Layanan kami mencakup: identifikasi seller, verifikasi kondisi dan keaslian, negosiasi harga, QC foto/video sebelum pengiriman, dan koordinasi bea cukai Indonesia.
Artikel Terkait
FAQ — Pertanyaan Umum Barang Koleksi & Antik dari China
Apakah boleh mengimpor barang antik atau koleksi dari China ke Indonesia?
Boleh, dengan ketentuan tertentu. Barang antik (usia lebih dari 100 tahun) yang merupakan bagian dari warisan budaya China dilindungi UU China dan tidak boleh diekspor tanpa izin khusus dari Administrasi Warisan Budaya Nasional China. Namun, barang koleksi modern (replika, reproduksi), koin koleksi non-warisan budaya, jam tangan vintage, dan memorabilia umumnya bebas diekspor. Di sisi Indonesia, barang antik impor dikenakan bea masuk standar dan tidak ada larangan khusus, selama tidak termasuk benda cagar budaya yang dilindungi UNESCO.
Berapa bea masuk dan pajak untuk import barang koleksi dari China?
Barang koleksi dan antik dikenakan tarif bea masuk berdasarkan HS Code: koin koleksi (HS 9705.00): 0% bea masuk (diperlakukan sebagai numismatic item). Karya seni dan antik (HS 9701–9706): 0–5% bea masuk. Jam tangan (HS 9101/9102): 10–15% bea masuk. Di atas bea masuk, tetap ada PPN 12% dan PPh Pasal 22 impor. Untuk koin dan karya seni asli dengan HS 9705–9706, total pajak seringkali lebih rendah dari barang umum. Selalu konsultasikan HS Code yang tepat ke broker bea cukai sebelum import.
Bagaimana cara mengetahui keaslian koin kuno China?
Cara verifikasi keaslian koin kuno China: (1) Cek berat dan dimensi dengan timbangan presisi — koin asli memiliki berat standar sesuai periode dinasti. (2) Perhatikan detail ukiran — karakter Han asli memiliki kedalaman dan presisi yang sulit dipalsukan dengan metode lama. (3) Uji patina — koin kuno asli memiliki patina alami yang berbeda dari koin yang dipercepat penuaannya secara artifisial. (4) Konsultasi ahli numismatik atau komunitas seperti Himpunan Numismatik Indonesia (HNI). (5) Untuk koin bernilai tinggi, gunakan jasa grading profesional seperti NGC atau PCGS yang kini juga meng-grade koin China.

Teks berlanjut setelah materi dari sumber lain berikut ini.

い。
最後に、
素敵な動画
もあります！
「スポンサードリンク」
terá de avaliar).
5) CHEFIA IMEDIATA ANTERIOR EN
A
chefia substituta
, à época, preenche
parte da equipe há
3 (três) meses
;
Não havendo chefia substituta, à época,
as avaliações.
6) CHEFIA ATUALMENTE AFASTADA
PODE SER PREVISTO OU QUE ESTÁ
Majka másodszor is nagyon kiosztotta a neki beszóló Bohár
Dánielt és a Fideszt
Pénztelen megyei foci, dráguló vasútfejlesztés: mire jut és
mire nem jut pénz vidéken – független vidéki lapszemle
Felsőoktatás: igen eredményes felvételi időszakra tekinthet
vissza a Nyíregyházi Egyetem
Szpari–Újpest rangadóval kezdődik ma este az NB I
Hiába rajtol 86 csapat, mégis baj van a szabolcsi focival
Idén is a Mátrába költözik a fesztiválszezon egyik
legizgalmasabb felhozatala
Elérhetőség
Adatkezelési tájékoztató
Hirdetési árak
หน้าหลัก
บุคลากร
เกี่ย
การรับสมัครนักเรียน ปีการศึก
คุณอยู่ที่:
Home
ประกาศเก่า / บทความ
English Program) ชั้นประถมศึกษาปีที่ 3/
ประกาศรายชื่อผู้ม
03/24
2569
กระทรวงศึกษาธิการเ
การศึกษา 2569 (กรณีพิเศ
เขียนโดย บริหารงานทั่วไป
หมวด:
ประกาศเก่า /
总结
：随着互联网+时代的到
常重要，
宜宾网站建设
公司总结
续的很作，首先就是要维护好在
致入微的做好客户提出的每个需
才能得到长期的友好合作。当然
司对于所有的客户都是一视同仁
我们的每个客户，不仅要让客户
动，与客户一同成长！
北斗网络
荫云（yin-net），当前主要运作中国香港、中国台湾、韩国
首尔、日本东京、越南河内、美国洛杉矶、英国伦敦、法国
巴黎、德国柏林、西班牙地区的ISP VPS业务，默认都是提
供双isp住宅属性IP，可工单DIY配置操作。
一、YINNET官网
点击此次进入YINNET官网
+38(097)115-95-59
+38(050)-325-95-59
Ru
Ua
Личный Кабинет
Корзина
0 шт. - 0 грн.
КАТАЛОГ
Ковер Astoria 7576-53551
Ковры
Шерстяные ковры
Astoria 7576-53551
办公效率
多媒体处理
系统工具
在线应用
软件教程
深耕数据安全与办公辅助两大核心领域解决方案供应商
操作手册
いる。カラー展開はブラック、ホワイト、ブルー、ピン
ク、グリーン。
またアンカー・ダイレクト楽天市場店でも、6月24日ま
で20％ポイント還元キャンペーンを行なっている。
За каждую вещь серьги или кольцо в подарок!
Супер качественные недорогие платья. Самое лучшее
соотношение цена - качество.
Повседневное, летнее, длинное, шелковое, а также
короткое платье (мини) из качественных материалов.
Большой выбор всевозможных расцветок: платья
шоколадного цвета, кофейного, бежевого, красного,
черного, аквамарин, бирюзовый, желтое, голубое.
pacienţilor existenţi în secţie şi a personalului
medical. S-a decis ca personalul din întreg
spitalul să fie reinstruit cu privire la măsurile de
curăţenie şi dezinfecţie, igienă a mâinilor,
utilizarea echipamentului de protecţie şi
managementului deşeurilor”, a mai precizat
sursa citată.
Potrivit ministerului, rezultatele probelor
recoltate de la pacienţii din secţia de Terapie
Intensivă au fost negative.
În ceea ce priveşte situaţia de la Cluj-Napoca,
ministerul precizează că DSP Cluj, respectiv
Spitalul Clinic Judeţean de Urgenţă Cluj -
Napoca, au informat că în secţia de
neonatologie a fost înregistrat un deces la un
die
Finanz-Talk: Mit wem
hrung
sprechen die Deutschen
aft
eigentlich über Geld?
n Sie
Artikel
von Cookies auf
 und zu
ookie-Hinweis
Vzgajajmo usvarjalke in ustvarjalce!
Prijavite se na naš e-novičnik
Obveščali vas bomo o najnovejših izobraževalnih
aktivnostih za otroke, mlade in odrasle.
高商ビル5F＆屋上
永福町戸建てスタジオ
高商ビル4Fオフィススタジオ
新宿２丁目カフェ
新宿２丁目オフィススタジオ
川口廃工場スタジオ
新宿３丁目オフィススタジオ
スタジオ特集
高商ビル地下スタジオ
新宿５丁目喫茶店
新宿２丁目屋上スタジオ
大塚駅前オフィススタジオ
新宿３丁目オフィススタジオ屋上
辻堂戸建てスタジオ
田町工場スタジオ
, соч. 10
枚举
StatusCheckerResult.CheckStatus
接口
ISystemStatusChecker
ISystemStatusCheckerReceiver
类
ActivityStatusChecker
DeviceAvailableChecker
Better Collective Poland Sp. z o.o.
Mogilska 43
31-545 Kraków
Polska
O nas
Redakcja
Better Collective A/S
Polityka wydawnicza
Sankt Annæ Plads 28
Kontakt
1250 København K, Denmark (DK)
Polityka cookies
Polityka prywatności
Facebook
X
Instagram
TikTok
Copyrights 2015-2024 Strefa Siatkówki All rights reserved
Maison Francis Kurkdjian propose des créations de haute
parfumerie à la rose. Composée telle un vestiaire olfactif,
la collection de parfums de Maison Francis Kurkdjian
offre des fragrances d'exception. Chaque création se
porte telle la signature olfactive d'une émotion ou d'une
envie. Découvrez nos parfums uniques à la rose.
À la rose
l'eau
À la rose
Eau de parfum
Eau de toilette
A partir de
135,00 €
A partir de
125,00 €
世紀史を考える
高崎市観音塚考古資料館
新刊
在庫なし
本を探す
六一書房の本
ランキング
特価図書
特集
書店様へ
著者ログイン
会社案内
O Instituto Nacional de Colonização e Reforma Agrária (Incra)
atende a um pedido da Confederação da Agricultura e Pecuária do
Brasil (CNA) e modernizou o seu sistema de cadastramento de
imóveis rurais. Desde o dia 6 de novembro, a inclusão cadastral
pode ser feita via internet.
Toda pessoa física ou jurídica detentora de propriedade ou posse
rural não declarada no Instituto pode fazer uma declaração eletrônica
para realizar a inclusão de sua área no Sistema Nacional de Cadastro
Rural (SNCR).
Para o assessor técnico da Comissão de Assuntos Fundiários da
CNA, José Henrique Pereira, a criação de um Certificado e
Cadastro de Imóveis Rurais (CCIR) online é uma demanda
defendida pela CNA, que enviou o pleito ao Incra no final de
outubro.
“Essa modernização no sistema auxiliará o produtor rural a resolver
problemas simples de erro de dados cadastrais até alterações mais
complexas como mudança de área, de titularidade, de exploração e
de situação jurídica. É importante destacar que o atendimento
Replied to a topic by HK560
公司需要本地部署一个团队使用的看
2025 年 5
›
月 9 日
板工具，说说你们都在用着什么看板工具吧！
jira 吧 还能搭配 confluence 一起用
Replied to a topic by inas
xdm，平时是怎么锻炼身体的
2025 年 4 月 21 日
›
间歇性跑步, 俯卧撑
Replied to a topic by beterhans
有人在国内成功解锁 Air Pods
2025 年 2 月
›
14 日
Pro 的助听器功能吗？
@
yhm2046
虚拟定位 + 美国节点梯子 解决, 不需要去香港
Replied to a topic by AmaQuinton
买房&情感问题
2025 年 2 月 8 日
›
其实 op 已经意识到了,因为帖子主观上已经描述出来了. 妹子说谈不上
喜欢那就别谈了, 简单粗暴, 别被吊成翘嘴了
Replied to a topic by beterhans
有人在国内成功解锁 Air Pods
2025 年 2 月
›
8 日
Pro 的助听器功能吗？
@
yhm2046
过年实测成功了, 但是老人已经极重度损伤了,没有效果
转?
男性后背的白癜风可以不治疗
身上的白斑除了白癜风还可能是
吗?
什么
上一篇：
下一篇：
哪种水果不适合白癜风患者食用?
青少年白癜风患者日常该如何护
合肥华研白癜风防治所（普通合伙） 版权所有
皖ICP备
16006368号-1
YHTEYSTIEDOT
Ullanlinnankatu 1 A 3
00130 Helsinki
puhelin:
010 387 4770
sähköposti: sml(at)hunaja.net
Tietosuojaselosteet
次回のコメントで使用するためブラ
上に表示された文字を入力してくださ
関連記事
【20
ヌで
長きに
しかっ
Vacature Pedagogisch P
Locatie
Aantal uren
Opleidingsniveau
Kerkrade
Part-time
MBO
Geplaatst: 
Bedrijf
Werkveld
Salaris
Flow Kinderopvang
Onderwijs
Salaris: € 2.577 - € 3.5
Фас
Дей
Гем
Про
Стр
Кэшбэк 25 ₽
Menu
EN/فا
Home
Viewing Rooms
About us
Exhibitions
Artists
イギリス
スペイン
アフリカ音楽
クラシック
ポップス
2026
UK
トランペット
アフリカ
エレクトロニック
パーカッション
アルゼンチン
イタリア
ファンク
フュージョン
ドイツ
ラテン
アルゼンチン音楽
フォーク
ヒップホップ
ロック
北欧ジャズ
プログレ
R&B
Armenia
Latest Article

Apa saja barang koleksi China yang paling dicari kolektor Indonesia?
Berdasarkan tren pasar Indonesia 2025–2026: (1) Koin kuno China dari dinasti Qing (1644–1912) — terutama koin tembaga dengan lubang kotak di tengah. (2) Uang kertas China periode Republik (1912–1949) — langka dan nilai terus naik. (3) Jam tangan vintage merek Shanghai, Seagull, dan Peacock — buatan era 1970–1990-an. (4) Porselen/keramik China antik — terutama dari Jingdezhen. (5) Furnitur kayu rosewood China antik (perlu izin CITES). (6) Batu giok dan perhiasan jade kuno. (7) Trading card dan memorabilia C-Pop/C-Drama yang sedang viral.
Di mana tempat terbaik membeli barang antik China untuk kolektor Indonesia?
Platform terpercaya untuk beli barang antik China: (1) Taobao/1688 — pilihan terluas, harga kompetitif, tapi perlu verifikasi seller ketat. (2) Panjiayuan Market Beijing (online: panjiayuan.com) — pasar antik terbesar di China, banyak seller terpercaya. (3) Poly Auction / China Guardian — untuk barang premium bernilai tinggi dengan sertifikat keaslian. (4) WeChat Moments seller — komunitas kolektor China yang jual via WA China, perlu introduksi dari koneksi terpercaya. (5) Cavante Concept — sourcing langsung dari Shenzhen dengan verifikasi keaslian dan QC sebelum pengiriman ke Indonesia.
Apakah jam tangan vintage China memiliki nilai investasi yang baik?
Ya, khususnya untuk beberapa kategori. Jam tangan Shanghai Watch Factory (merek Shanghai) dari era 1970–1980-an dengan kondisi baik dan box original bisa bernilai Rp 5–50 juta. Jam Seagull dengan movement kaliber 2809 (movement pertama China) semakin diminati kolektor internasional. Jam vintage merek Peacock (Tianjin) dari era Soviet juga mulai naik nilainya. Kuncinya: kondisi movement (bukan sekadar tampilan), kelengkapan box & papers, dan keaslian dial. Jam tangan vintage China masih undervalued dibanding Swiss vintage — ini yang membuat potensi apresiasi nilainya menarik.